Question
I’m one of the lucky few with a defined-benefit pension plan. My company also has a flexible pension plan and matches the first 2% contributed. I’m wondering whether it makes sense to contribute to the flex pension plan or to my RRSP. At this point I think I want to retire before age 65, but that is more than 30 years away. Any advice?
Answer
I hope you like your job. Because if you like your job, and you have a defined-benefit pension, plus a flex plan with a 2% match, you’ve pretty much won the career lottery.
But your situation clearly isn’t just luck. You have also been managing your cash flow well enough that you have some money to contribute even more to your retirement savings. That takes discipline. So which way should you go? More to your RRSP or to your flexible pension plan?
I asked Matthew Ardrey to weigh in your question. He is a certified financial planner with fee-based financial firm T.E. Wealth. He says that unless there is a way to use your RRSP refunds to fund the flex pension contribution then he would favour the flex pension plan. He has a few reasons for this:
Flex the muscle of the company match
Ardrey’s first reason is pretty simple: you can’t beat free money. The company match of 2% might not seem like a lot, but it can really add up when compounded over time—a fact that a lot of people fail to appreciate.
Flex plan gives you flexibility
The second reason is flexibility. Contributing to your RRSP will increase the pot of money you’ll have to pay for groceries after you retire. But by contributing to the flexible pension plan instead, you’ll have other options available to you. “The purpose of the flex pension plan is to enhance one’s pension at a later date by using it to buy extra pension benefits or reduce penalties,” explains Ardrey. “Benefits could include indexing, a pension bridge, or increasing the survivor benefit. And penalties could include a reduction in benefits if you retired early.”
This last point is particularly relevant given that you have already identified an interest in retiring early. The flex plan contribution gives you more flexibility to do that than the RRSP.
RRSP contribution room retained
Another important point to know is that your defined-benefit pension reduces your RRSP contribution room, but the flex plan does not. “Flex plan contributions are typically considered to be voluntary and not tax deductible,” says Ardrey. “This means an employee can improve their pension without reducing their ability to save to a RRSP.”
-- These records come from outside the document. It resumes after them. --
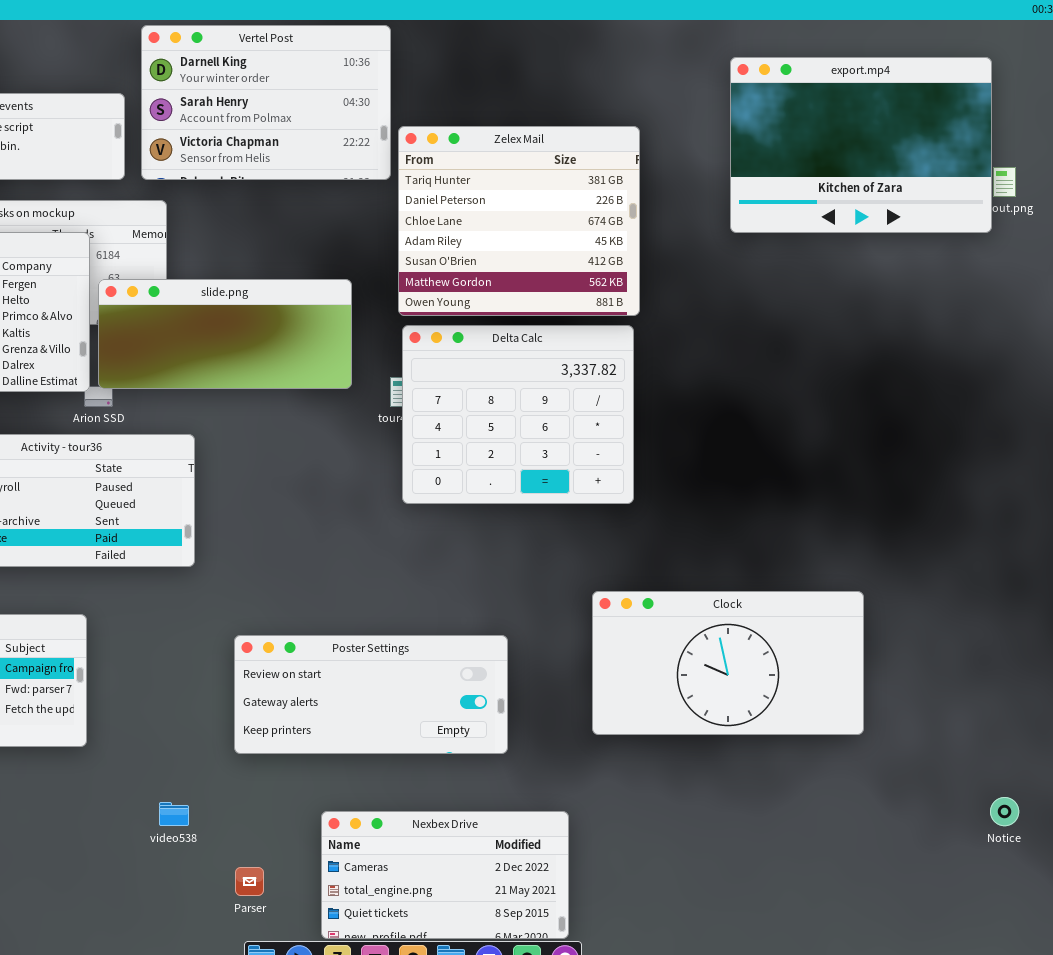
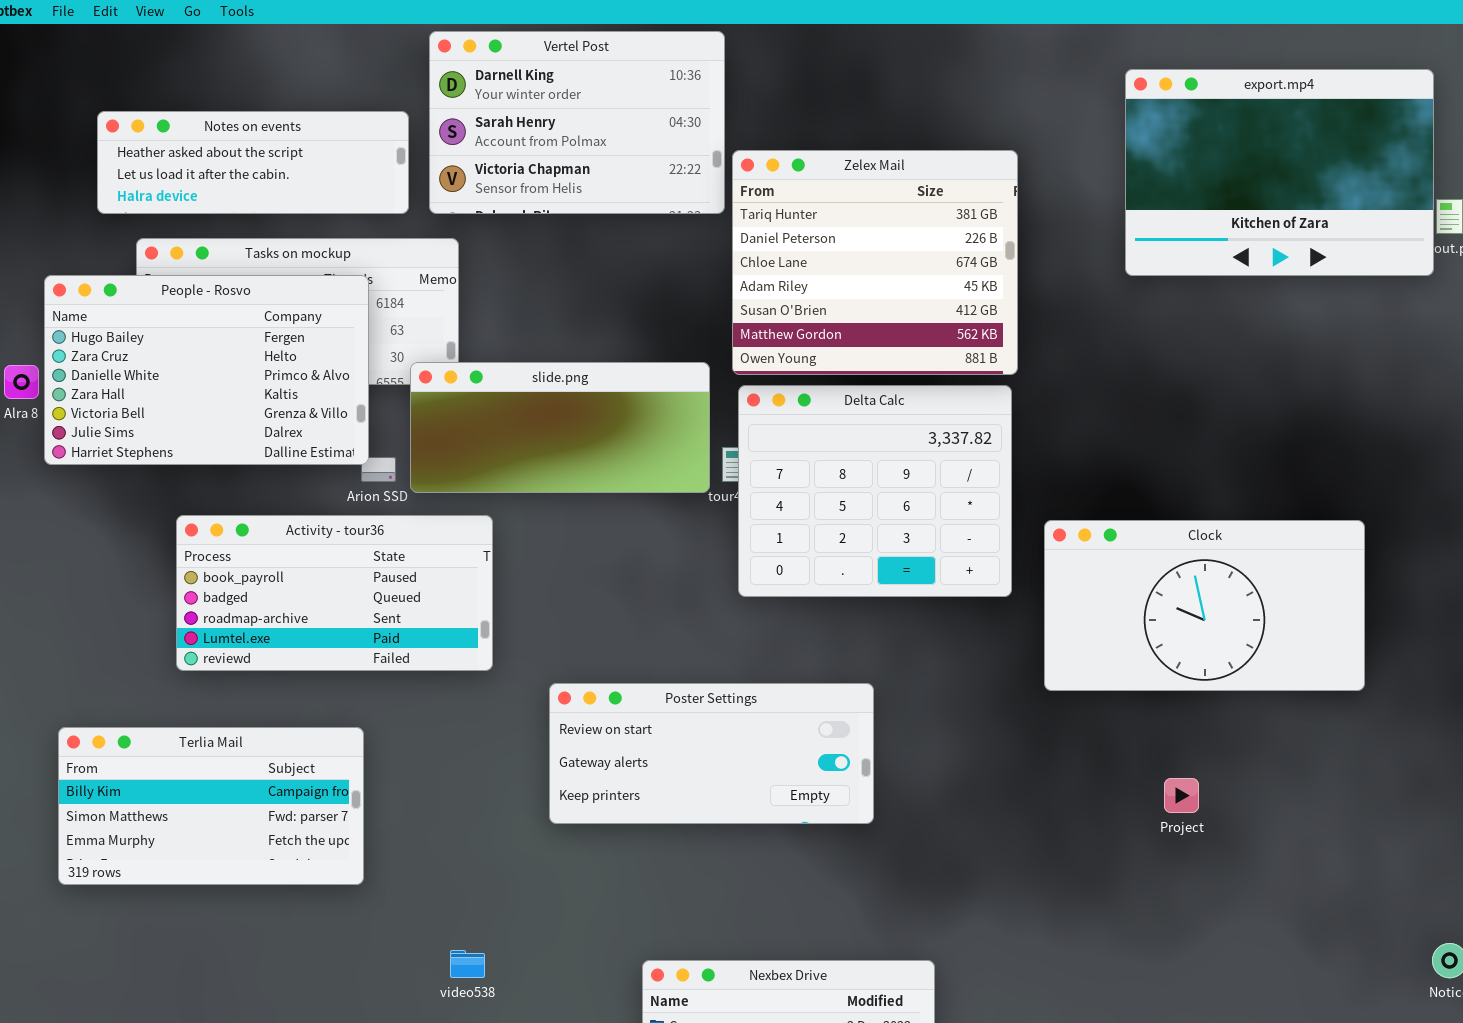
slide.png: [98,279,352,389] -> [410,362,710,493], moved
Clock: [592,591,864,735] -> [1044,520,1365,691], moved
Poster Settings: [234,635,508,754] -> [549,683,874,824], moved

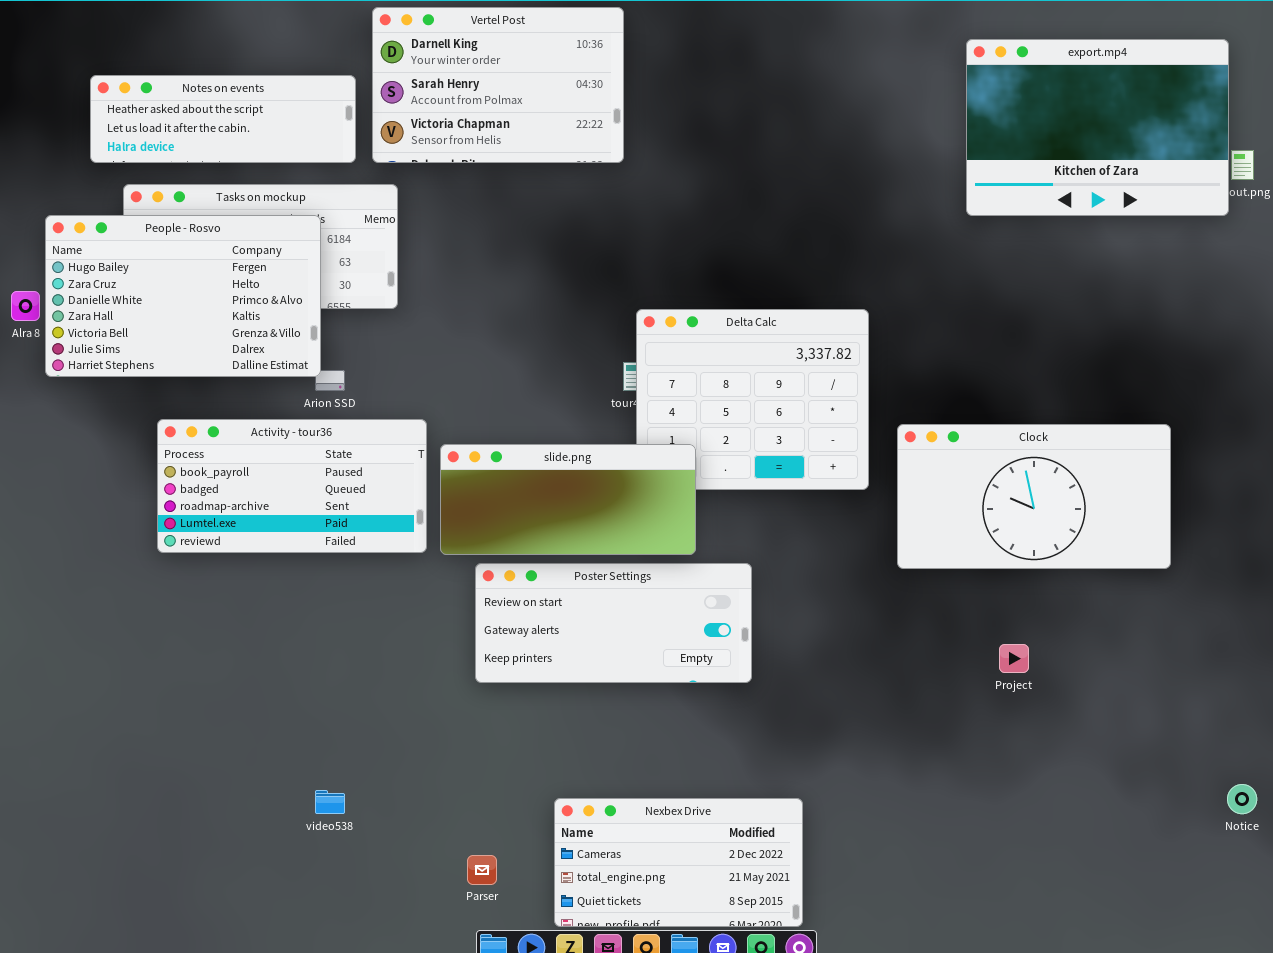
Zelex Mail: [732,150,1018,375] -> none, closed
slide.png: [410,362,710,493] -> [440,444,696,555], moved
Terlia Mail: [58,727,364,885] -> none, closed
video538: [450,950,485,978] -> [315,790,345,814], moved

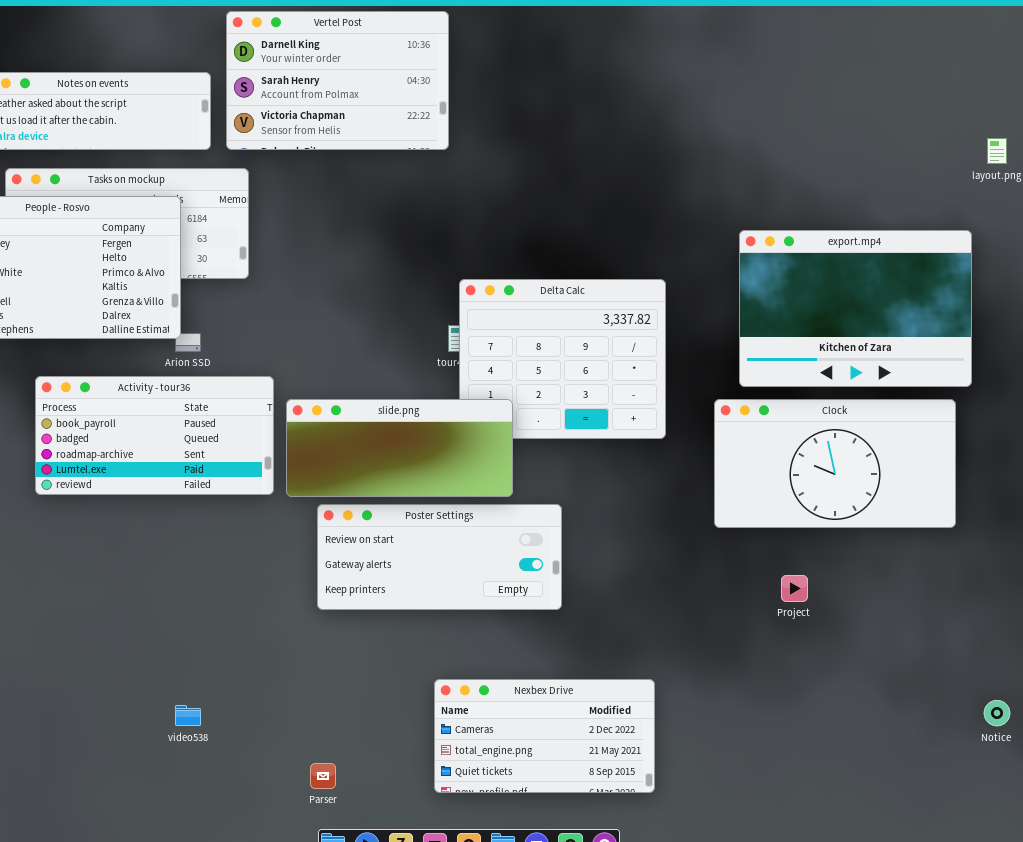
export.mp4: [966,39,1229,216] -> [739,230,972,387], moved
Clock: [897,424,1171,569] -> [714,399,956,528], moved
Nexbex Drive: [554,798,803,927] -> [434,679,655,793], moved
If, down the line, you are able to afford both the flex plan contribution and an RRSP contribution, you will have some room to do that, making your nest egg even bigger. And as your income grows you’ll be pretty keen to defer as much income tax as you can inside an RRSP.
Ask some additional questions
The benefits of the 2% company match, flexibility and retention of RRSP contribution room are compelling. But Ardrey recommends you ask yourself these questions before you make your decision:
How long will you be at this company? If you intend to quit and go to work somewhere else in the near future, an RRSP is simpler.
Do the flex benefits meet your needs? Read the fine print and ensure that the flexible pension plan has the features that you will find the most useful, like reducing the penalty associated with retiring early.
What is the optimal contribution level? You’ll want to make sure that you don’t lose any contributions by putting in too much. Sometimes you can only contribute to the level of the benefits you’ll receive.
When do contributions vest and what can you do with them? The money you put into the flexible pension plan should vest. Once it does, check to see if you can transfer it out into a non-registered plan or to your RRSP. This isn’t a deal breaker, but will give you a better sense of how much flexibility you really have.
Bruce Sellery is the CEO of Credit Canada, the country’s longest-standing non-profit credit counselling agency. He is a former MoneySense columnist.